Thursday 11 January 2018

What Does France's President Want to Achieve in China?


What Does France's President Want to Achieve in China?
On the eve of President Macron’s visit to China, the relationship is caught between expectations and frustrations.

By Valérie Niquet
January 03, 2018
   
President Emmanuel Macron has chosen: He will go to China for his first visit to Asia. To those around him, who argue for a strengthening of ties between Paris and Beijing, it is an obvious choice.
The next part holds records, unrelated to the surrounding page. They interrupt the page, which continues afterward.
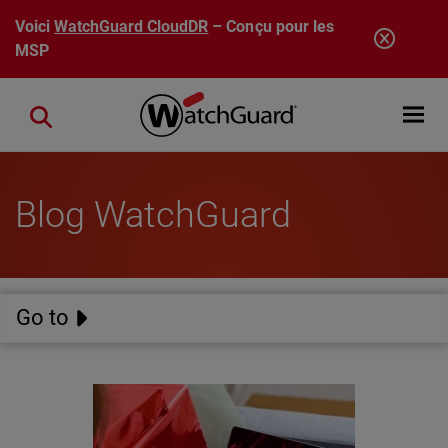
Aller au contenu principal
Voici
WatchGuard CloudDR
– Conçu pour les
MSP
Open mobi
Close search
Blog WatchGuard
Go to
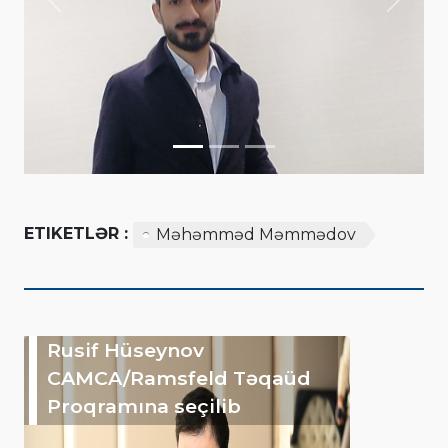
Previous
Next
ETIKETLƏR :
Məhəmməd Məmmədov
Rusif Hüseynov
CAMCA/Ramsfeld Təqaüd
Proqramına seçilib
China is the second largest economy in the world; its overwhelming “Belt and Road” project seems to offer unlimited opportunities. And of course, for France, which has the ambition to play a global role on the international scene, China seems to be the right partner: a nuclear power and permanent member of the United Nations Security Council, with a veto right that weighs on all major decisions. Moreover, for a French president who wants to assert himself as the antithesis, if not the equal of U.S. President Donald Trump, “mighty China” offers the opportunity to play that role.

Beijing knows all this, and needs allies to face an American power that, contrary to the initial hopes of the Chinese leadership, might be unpredictable but has not given up its engagement in Asia. And
not everyone in Paris appreciates the growing uneasiness and tensions in the region, far beyond the nuclear crisis in the Korean peninsula, around China’s future role. Confident in this lack of awareness, Chinese leaders look forward to a reception where flattering could win the support of a French president whose model is de Gaulle, and who hitherto has tended to focus — and know —
much more about Europe and its environment than about faraway Asia.

The ambition of the Chinese leadership is to persuade the French president to position himself on issues like North Korea as a “go-between,” defending “dialogue” against the more “aggressive”
posture of the United States, and to implicitly recognize by his choices the pre-eminence of China in the region. Macron may be all too ready to welcome that role.

Yet, everything might not be that simple in this first visit. Opportunities and commonalities do exist. However, mutual expectations are far from coinciding perfectly. And the frustrations that also
characterize the Sino-French relationship have not disappeared.

For Beijing, France is never better than when it confines itself to its role of “old friend of China.” This role should be that of the constant supporter of “multipolarism,” against the “hyperpuissance”
(a French concept) of the United States. This, without stressing the fact that, if China is favorable to the “democratization of international relations,” its only objectives are actually to increase its room for maneuver by driving a wedge between like-minded liberal democracies, and to establish itself as the uncontested leader of the Asian pole.

This ambition however, does not correspond to the evolution of the contemporary world. It cannot serve the interests of France in an area where the will to find support against a destabilizing and too
assertive Chinese power is the common point of all of Beijing’s neighbors. In other words, for Paris, which indeed is not an irrelevant player in the region, the question of “siding” with or against China,
and its strategic and economic consequences, cannot be avoided.

France is the only European country with direct territorial interests in the Asia-Pacific. By multiplying military cooperation deals, with Australia, Indonesia, or India for example, or maybe tomorrow with Japan, France also plays a major role in defense capacity building in the region. As such, and because of its position in a post-Brexit European Union, and at the UN, what France does is of interest to countries whose primary strategic objective is to balance a Chinese power obsessed by its own strategy of “rejuvenation” through assertiveness.

The second factor of frustration, of which the French president seems much more conscious as it directly relates to France socio-economic issues, is that of the persistent lack of balance in economic
relations and trade. China may be perceived as an economic superpower; however, it still needs high growth to try to preserve political stability. Beijing is not ready to give up any export market, nor
any strategy of division between individual members of the European Union to gain better access to benefits.

In terms of investments, the PRC, whose party-state has the capacity to act without checks – contrary to norms-abiding democratic governments – is also ready to seize all opportunities that can feed
its own development, particularly in advanced technologies, at the fringe of the civilian and the military.

Faced with these undisguised ambitions, Macron is the first to plead with such clarity for more reciprocity, and France supports the strengthening of regulations for Chinese investments in sensitive
sectors. Similarly, with regard to the Belt and Road Initiative, the flagship project of President Xi Jinping to achieve his “China dream,” France remains cautious and aware of its many financial and
governance pitfalls.

Beijing – as with any other partners – would like the Franco-Chinese relationship to be entirely at the service of its own priorities. On the contrary, the strategic and economic interests of France in Asia
are multiple and cannot be limited to an exclusive partnership with the People’s Republic of China. The successes of the new French presidency’s “Asian policy” will be appreciated only in light of the
capacity that Paris will demonstrate — by concrete actions — to maintain a necessary balance between the powers of the region.

Valérie Niquet is a senior visiting fellow at the Japan Institute of International Affairs and head of the Asia department at FRS (Fondation pour la Recherche Stratégique), Paris.